Simon Property Group’s Strong Start to 2023 Suggests Malls Are Here to Stay 

Simon Property Group (SPG), the largest shopping center manager and developer in the United States, has had a favorable start to the year, as indicated in its first-quarter report on Tuesday, which presented gains across different metrics. However, one question remains: Are people still shopping at malls? 

CEO David Simon declared during the call that the company was beginning the year on a positive note and that it was reinforcing that by making wise investments and proactive moves in the capital market. This would lead to enhancing its already robust financial flexibility. Furthermore, he mentioned that they had a favorable outlook for the remaining year, and as a result, they had increased their quarterly dividend and the mid-point of their full-year 2023 guidance. 

So, Back to the Big Question

“Tenant demand is excellent, and brick-and-mortar stores are where shoppers want to be,” Simon said.  

Simon also noted the strong and diverse demand for retail leasing across various categories, and despite economic uncertainty, the company is ahead of its internal plan, and demand has remained consistent. 

This sentiment is backed up by the numbers. As of March 31, which marked the end of Simon’s first quarter, the occupancy rate at its U.S. malls and premium outlet centers was 94.4%, an increase from the previous year’s 93.3%. 

Additionally, Simon emphasized the significance of a long-term outlook for stores, such as the recently reopened Tiffany flagship store on 57th Street and Fifth Avenue in Manhattan. He noted the positive trend in the luxury retail sector and highlighted the steady opening of new stores by brands like Dick’s, Lifetime Fitness, Scheels and Lululemon. 

According to UBS data, store openings during the quarter comprised of brands like Steve Madden, Five Below, JCPenney, Starbucks and Hollister. 

With that, Simon stated that JCPenney has seemingly regained its momentum by introducing better brands, renovating stores and improving the beauty floors.

Renewed in-Store Focus

Over 85% of all retail sales in the U.S. still occur in physical stores rather than online, and that’s a finding SPG seemingly confirms.  

Increasingly, brands such as Warby Parker, Hims & Hers Health, Care/of, and Beyond Yoga, which started as online retailers, are expanding into physical retail or strengthening their existing presence in brick-and-mortar stores. 

See also: How Consumers and D2C Brands Like Warby Parker Are Embracing in-Store Shopping

Furthermore, to meet the demands of consumers, Skims, a brand established by Kim Kardashian that focuses on loungewear, underwear, and shapewear, has recently teamed up with luxury department store Saks Fifth Avenue to expand its retail presence. 

Read also: Skims Taps Saks to Launch Shop-in-Shop Experience for Customers

The move follows consumer demand as they not only seek in-store experiences but also want to save on shipping and return expenses.
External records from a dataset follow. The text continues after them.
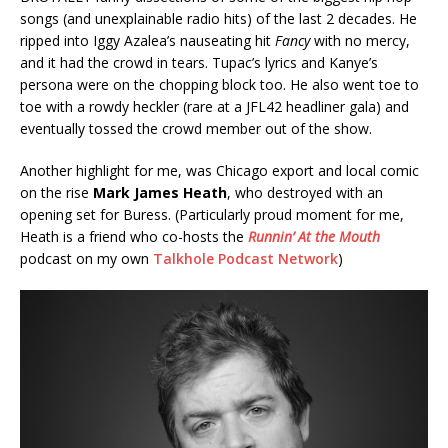
songs (and unexplainable radio hits) of the last 2 decades. He
ripped into Iggy Azalea’s nauseating hit
Fancy
with no mercy,
and it had the crowd in tears. Tupac’s lyrics and Kanye’s
persona were on the chopping block too. He also went toe to
toe with a rowdy heckler (rare at a JFL42 headliner gala) and
eventually tossed the crowd member out of the show.
Another highlight for me, was Chicago export and local comic
on the rise
Mark James Heath
, who destroyed with an
opening set for Buress. (Particularly proud moment for me,
Heath is a friend who co-hosts the
Runnin’ At the Mouth
podcast on my own
Talkhole Podcast Network
)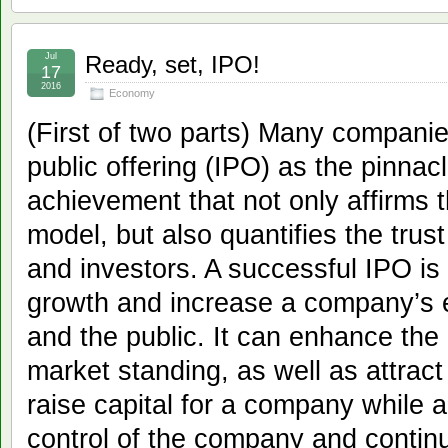
Jul
Ready, set, IPO!
17
2016
Economy
(First of two parts) Many companies
public offering (IPO) as the pinnac
achievement that not only affirms
model, but also quantifies the trust
and investors. A successful IPO is 
growth and increase a company’s 
and the public. It can enhance th
market standing, as well as attract 
raise capital for a company while a
control of the company and continu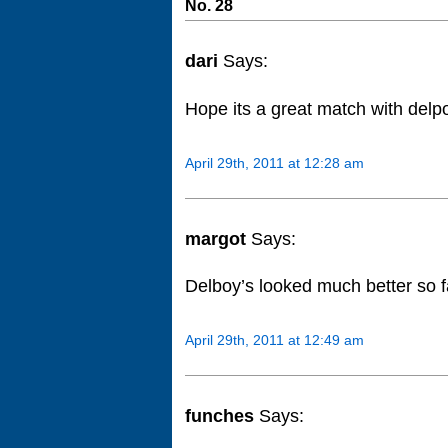
No. 28
dari
Says:
Hope its a great match with delp
April 29th, 2011 at 12:28 am
margot
Says:
Delboy’s looked much better so f
April 29th, 2011 at 12:49 am
funches
Says: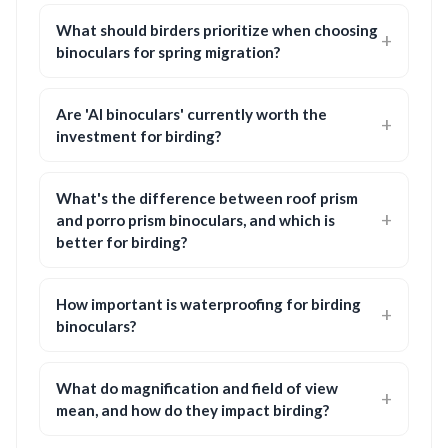
What should birders prioritize when choosing
binoculars for spring migration?
Are 'AI binoculars' currently worth the
investment for birding?
What's the difference between roof prism
and porro prism binoculars, and which is
better for birding?
How important is waterproofing for birding
binoculars?
What do magnification and field of view
mean, and how do they impact birding?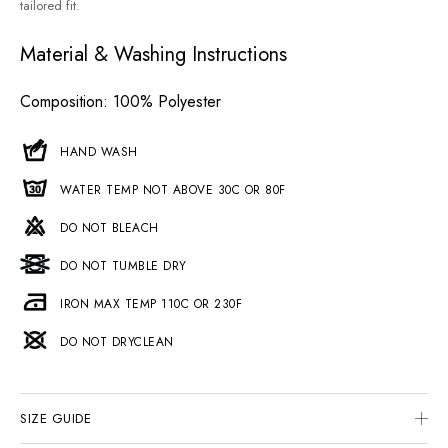
tailored fit.
Material & Washing Instructions
Composition
: 100% Polyester
HAND WASH
WATER TEMP NOT ABOVE 30C OR 80F
DO NOT BLEACH
DO NOT TUMBLE DRY
IRON MAX TEMP 110C OR 230F
DO NOT DRYCLEAN
SIZE GUIDE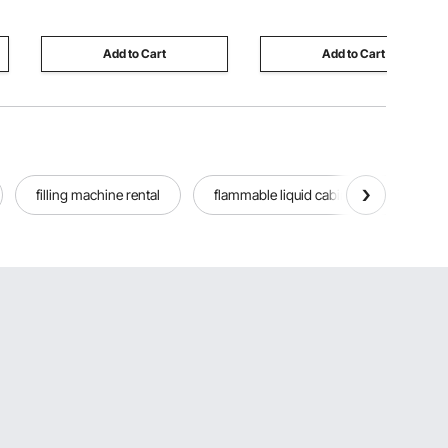
Party, Celebration, Dining
Sugar Glider, Guinea Pig,
(12PCS White)
Rabbit
Add to Cart
Add to Cart
filling machine rental
flammable liquid cabinet used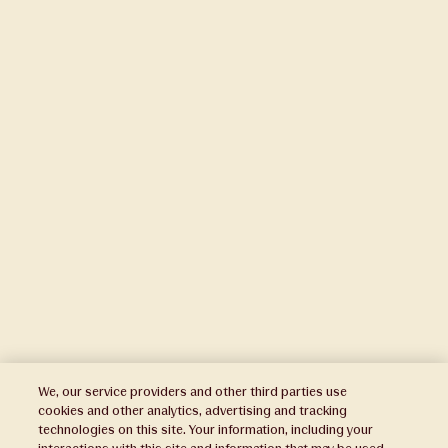
We, our service providers and other third parties use
cookies and other analytics, advertising and tracking
technologies on this site. Your information, including your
Brands and retailers are becoming more stringent with their policies, resulting in additional costs for consumers.  

See also: Amazon Charging New Fees on Some Returns

The “2023 Global Digital Shopping Index,” a collaborative effort between PYMNTS and Cybersource, found that in the U.S., 96% of shoppers examine return policies prior to completing a purchase. 

Read also: Retailers Give In-Store Media an Interactive Twist to Boost Basket Size

Simon Highlights and Outlook

As of Q1 2023, Simon’s most significant and prosperous properties include the Roosevelt Field Mall in Garden City, New York; the Woodbury Common Premium Outlets in Central Valley, New York, and the Mall at Short Hills in Short Hills, New Jersey. 

Simon Property’s net revenue from lease income climbed by 3.3% to reach $1.25 billion in the quarter. This figure was marginally higher than the analysts’ estimated revenue of $1.24 billion.  

In terms of the SPG’s plans, the company stated that it is focused on ongoing redevelopment and expansion projects at its properties in North America, Europe, and Asia.